§ **WHAT TO PRODUCE**: Copy the data from the line with "right elbow: (304, 406, 0)" to the line with "left knee: (472, 494, -29)", substituting "hand" for every "wrist" and leaving everything else unchanged. Give only those lines.
......
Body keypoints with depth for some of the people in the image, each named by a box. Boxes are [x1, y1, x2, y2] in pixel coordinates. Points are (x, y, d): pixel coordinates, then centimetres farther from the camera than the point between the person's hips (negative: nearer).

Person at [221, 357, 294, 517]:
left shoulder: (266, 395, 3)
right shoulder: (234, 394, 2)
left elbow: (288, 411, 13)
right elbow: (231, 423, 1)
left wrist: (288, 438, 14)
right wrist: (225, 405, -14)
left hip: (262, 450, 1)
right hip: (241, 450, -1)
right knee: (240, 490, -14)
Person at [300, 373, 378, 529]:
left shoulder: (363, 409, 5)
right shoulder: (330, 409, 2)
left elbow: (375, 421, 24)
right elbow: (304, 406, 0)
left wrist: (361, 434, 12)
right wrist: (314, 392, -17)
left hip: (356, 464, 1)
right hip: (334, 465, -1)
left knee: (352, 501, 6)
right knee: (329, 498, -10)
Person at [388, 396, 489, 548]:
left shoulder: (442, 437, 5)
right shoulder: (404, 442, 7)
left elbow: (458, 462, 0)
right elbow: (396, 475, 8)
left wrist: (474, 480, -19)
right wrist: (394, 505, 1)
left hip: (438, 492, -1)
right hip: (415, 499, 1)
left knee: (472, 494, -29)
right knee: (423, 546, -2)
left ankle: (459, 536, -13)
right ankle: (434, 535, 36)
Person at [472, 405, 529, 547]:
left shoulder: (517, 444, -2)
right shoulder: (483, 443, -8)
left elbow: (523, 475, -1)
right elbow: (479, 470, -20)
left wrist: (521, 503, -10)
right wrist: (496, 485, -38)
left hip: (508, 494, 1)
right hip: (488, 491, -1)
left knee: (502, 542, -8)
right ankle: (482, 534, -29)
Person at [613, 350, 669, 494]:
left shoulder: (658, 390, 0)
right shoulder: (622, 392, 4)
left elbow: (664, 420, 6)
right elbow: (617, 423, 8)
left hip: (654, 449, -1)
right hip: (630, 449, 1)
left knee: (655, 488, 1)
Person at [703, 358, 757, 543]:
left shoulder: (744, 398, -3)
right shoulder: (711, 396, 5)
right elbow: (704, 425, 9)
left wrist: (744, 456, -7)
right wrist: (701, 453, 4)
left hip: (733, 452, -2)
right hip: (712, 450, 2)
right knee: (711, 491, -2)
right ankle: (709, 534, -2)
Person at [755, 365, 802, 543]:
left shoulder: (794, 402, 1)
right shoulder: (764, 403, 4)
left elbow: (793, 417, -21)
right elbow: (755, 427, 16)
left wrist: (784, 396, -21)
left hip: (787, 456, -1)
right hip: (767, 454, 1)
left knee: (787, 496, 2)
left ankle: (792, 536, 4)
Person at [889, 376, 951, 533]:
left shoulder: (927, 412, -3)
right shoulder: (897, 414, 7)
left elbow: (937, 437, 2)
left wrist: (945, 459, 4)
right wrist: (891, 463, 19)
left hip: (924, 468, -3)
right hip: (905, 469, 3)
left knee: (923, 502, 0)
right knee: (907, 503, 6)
......
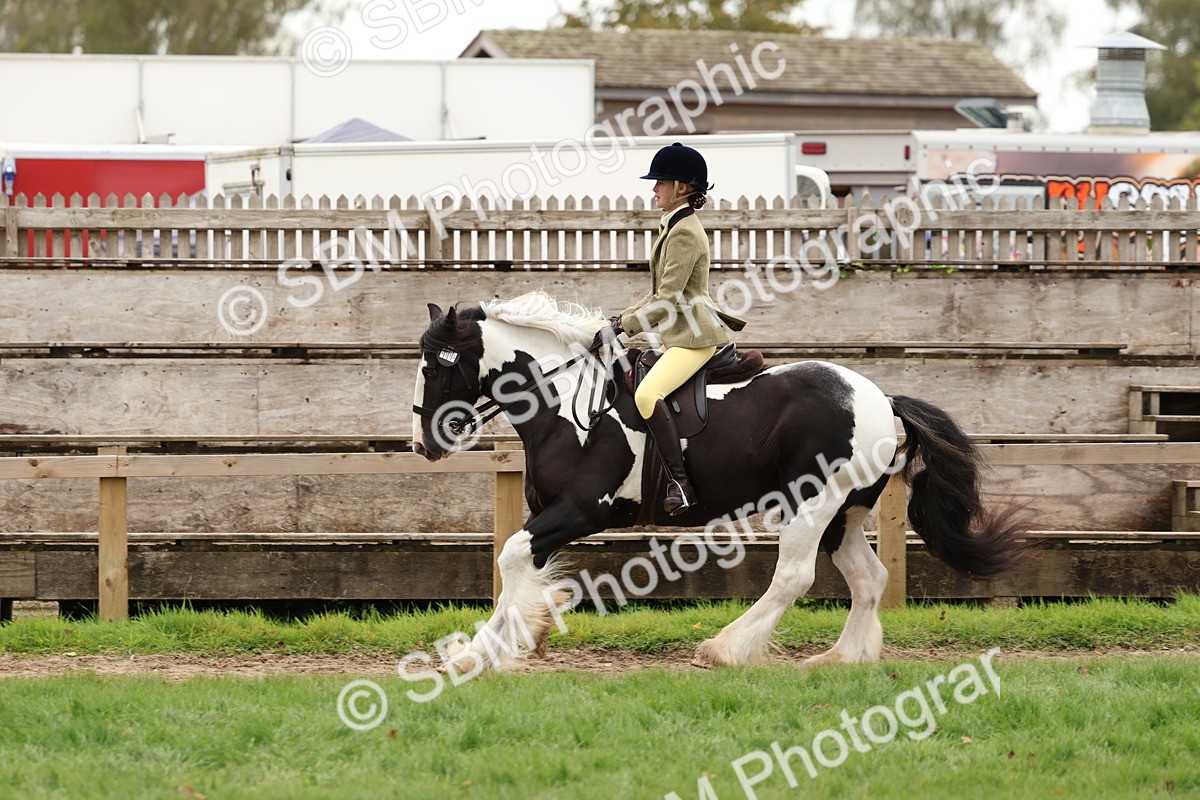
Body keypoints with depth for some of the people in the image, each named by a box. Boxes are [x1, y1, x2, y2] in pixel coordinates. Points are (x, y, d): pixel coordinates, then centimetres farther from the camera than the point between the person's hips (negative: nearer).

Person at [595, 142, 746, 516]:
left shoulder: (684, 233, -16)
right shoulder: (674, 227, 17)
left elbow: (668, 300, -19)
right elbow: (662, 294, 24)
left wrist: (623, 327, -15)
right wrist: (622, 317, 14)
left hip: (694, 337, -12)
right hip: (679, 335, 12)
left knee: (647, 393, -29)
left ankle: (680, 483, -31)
......
§ **ANSWER FOR THE TASK**:
right elbow: (304, 406, 0)
left hand: (361, 434, 12)
right hand: (314, 392, -17)
left hip: (356, 464, 1)
right hip: (334, 465, -1)
left knee: (352, 501, 6)
right knee: (329, 498, -10)
Person at [388, 396, 489, 548]:
left shoulder: (442, 437, 5)
right shoulder: (404, 442, 7)
left elbow: (458, 462, 0)
right elbow: (396, 475, 8)
left hand: (474, 480, -19)
right hand: (394, 505, 1)
left hip: (438, 492, -1)
right hip: (415, 499, 1)
left knee: (472, 494, -29)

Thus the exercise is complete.